My friend then asked him if he would not join us in a drink.
"I'll jine yer in a dram; but I'll be gol darned if you don't look just like a chap what dinkered me out of $1,000 when I got off at Cincinnati to see the town; but he wasn't so big."
That made my friend laugh. He asked Jack how he lost his money.
"Wall, I'll tell yers. I went into a place what thar was a big glass full of beer painted on the winder to get a dram, and a nice- looking chap got talking to me, and perty soon he asked me to have a dram along with him. Then another fellar what was thar, he axed us if we ever played Rock-mountain euchre. He had some tickets, and he would jumble 'em up, and then we would bet yer on 'em. This nice-looking chap he bet him, and he win $500. Wall, I just planked down my money, and the fellar win it; but he gave me the tickets for a dram, and I'm goin' to take 'em out what pap lives—but I won't tell pap I lost anything, fur he don't know how much I got fur my farm."

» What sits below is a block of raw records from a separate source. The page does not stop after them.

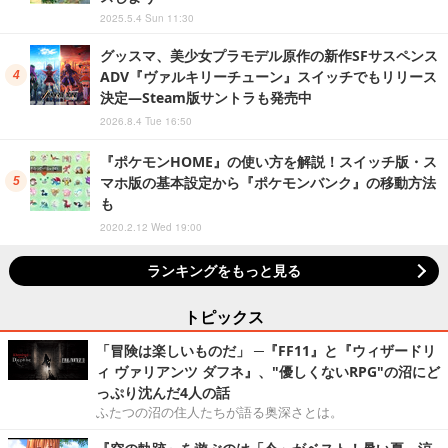
2025.5.4 Sun 11:30
グッスマ、美少女プラモデル原作の新作SFサスペンス
ADV『ヴァルキリーチューン』スイッチでもリリース
決定―Steam版サントラも発売中
2026.8.4 Tue 16:50
『ポケモンHOME』の使い方を解説！スイッチ版・ス
マホ版の基本設定から『ポケモンバンク』の移動方法
も
2020.2.12 Wed 19:00
ランキングをもっと見る
トピックス
「冒険は楽しいものだ」 ─『FF11』と『ウィザードリ
ィ ヴァリアンツ ダフネ』、"優しくないRPG"の沼にど
っぷり沈んだ4人の話
ふたつの沼の住人たちが語る奥深さとは。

My friend said, "Why, Devol, he has been playing three-card monte."
I told him not to give me away, and I would get the fellow to play the game for us. Then I said to old Jack:
"What are you going to do with the tickets when you get out to
Texas?"
"Wall, I'm goin' to larn 'em, and when I get out to pap's I'll win all the money them gol-darned cow-boys hev got."
"Do you think you can learn them well enough to win their money?"
"Oh, yes; I'm larnen 'em all the time, and sometimes I can mix 'em up so I fool myself."